Nuovi fronti di guerra civile nel Sudan. Ma c’è chi fomenta i separatismi

di Guido Keller –

E ormai emergenza umanitaria nella parte meridionale del Sudan, nella regione del Nilo Azzurro, dove i 600.000 abitanti dello stato confederato si sono trovati al centro di aspri combattimenti fra l’esercito regolare sudanese ed i separatisti: secondo l’ONU sono quasi 30.000 i profughi che negli ultimi due mesi si sono spinti verso i confini dell’Etiopia e del neonato stato del Sudan del Sud, indipendente dal 9 luglio scorso.  L’Unhcr, l’Alto commissariato delle Nazioni Unite per i rifugiati, ha già aperto un nuovo campo profughi a Tongo, in Etiopia, mentre è ormai saturo il campo di Sherkole, il quale ha raggiunto la capacità limite di 8.700 persone.
Gli scontri sono scoppiati il 2 settembre scorso fra i separatisti fedeli al governatore eletto Malik Agar, simpatizzante degli ex ribelli del Sud, e le forze governative del presidente Omar al Bashir, il quale, non appena avuto il sentore di disordini, aveva immediatamente dichiarato lo stato d’emergenza e nominato un governatore militare per la regione.
In realtà è tutta la parte meridionale del Sudan ad essere in fiamme, tanto che si pensa che quanto sta accadendo nella regione del Nilo Azzurro sia un escalation partita dal vicino Kordofan, anch’esso percorso da vene separatiste e confinante con il Sudan del Sud: il Kordofan è ricchissimo di petrolio, mentre nel Nilo Azzurro si trova uno dei più importanti impianti idroelettrici dell’intera nazione, ovvero la diga di Roseires.

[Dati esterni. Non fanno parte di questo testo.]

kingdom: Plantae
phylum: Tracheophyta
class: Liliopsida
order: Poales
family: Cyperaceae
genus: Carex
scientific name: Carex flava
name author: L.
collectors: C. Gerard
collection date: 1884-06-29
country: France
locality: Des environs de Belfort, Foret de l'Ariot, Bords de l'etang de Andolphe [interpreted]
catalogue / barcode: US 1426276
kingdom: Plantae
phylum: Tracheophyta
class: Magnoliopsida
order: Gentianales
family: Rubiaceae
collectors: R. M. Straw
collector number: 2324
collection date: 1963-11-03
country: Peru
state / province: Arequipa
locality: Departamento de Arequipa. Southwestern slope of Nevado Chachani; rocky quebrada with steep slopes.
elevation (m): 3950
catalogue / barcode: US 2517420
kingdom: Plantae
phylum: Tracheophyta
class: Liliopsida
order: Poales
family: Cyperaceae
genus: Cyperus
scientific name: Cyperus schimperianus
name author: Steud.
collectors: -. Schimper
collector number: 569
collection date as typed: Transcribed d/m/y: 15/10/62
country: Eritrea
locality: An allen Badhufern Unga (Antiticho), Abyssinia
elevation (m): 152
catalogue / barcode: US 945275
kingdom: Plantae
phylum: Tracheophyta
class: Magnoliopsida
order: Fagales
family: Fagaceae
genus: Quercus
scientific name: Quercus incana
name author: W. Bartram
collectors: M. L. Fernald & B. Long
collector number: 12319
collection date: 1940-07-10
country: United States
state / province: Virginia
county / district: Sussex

Ad essere al centro degli scontri è da subito stata la cittadina di al-Damazin, dalla quale sono state sfollate senza assistenza ben 16.000 persone e che oggi, a quanto riferiscono testimoni, si presenta disabitata, in uno scenario spettrale.
A metà settembre il presidente del Sudan al Bashir aveva incassato l’approvazione della messa in stato di emergenza del Nilo Azzurro da parte del parlamento, dove il leader del comitato per le Emergenze Ismail al-Haj Mussa aveva dichiarato l’intenzione di ‘respingere tutti i tipi idi interferenze o pressioni, non importa da dove vengano’ e di ‘difendere la sovranità del Sudan’; nonostante questo non sono mancate le accuse a Juba, capitale del Sudan del Sud, di appoggio economico e militare ai separatisti, cosa che lascerebbe intravvedere possibili reazioni nei confronti dello stato resosi da poco indipendente.
Lo stesso governatore eletto della regione del Nilo Azzurro, Malik Agar, appartiene al partito di Movimento di Liberazione del Popolo Sudanese, capeggiato da Salva Kiir Mayardit ed oggi formazione di maggioranza nel Sudan del Sud.
Quella del Nilo Azzurro è una situazione assai più grave di quella non trascurabile della regione delle Montagne di Nuba, dove le realtà tribali sono in agitazione contro il governo centrale di Khartoum, il quale ha già ribadito in modo perentorio che tutti gli Stati al confine – Abyei, Sud Kordofan e Nilo Blu – appartengono al Nord, cioè al Sudan.
Proteste per i bombardamenti dell’aviazione regolare sulla popolazione civile sono state espresse dal Parlamento Europeo, il quale ha anche votato una Risoluzione per chiedere al Sudan la cessazione della violazione dei diritti umani, mentre l’inviato speciale delle Nazioni Unite per la prevenzione del genocidio Francis Deng ha intimato al governo sudanese di rispettare il suo impegno per la protezione della popolazione civile.
Il 20 settembre scorso tre parlamentari sudanesi si sono dimessi accusando il governo di azioni di “pulizia etnica” nelle montagne di Nuba, un’azione che da giugno 2011 avrebbe causato la morte di 2.132 persone.
Il giorno dopo, il 21 settembre, l’esercito sudanese prendeva il controllo di zone strategiche della parte sud-orientale della regione del Nilo Azzurro, sequestrando, a quanto ha riferito il portavoce Sawarmi Khaled Saad ‘cinque carri armati e quattro veicoli armati’; il dispiegamento delle forze separatiste nella zona era stato organizzato per evitare che l’esercito di Khartoum tagliasse la strada per Kurmuk, loro roccaforte sulla frontiera etiopica. Pesanti scontri e tensioni si hanno anche nella regione del Fiume delle Gazzelle (Bahr el-Ghazal) e nel Darfur meridionale, altra zona ricca di materie prime dove la popolazione nera si scontra con quella immigrata secoli fa dalla Penisola Arabica, nonostante entrambe siano, a differenza di quella del Sud Sudan, di religione islamica.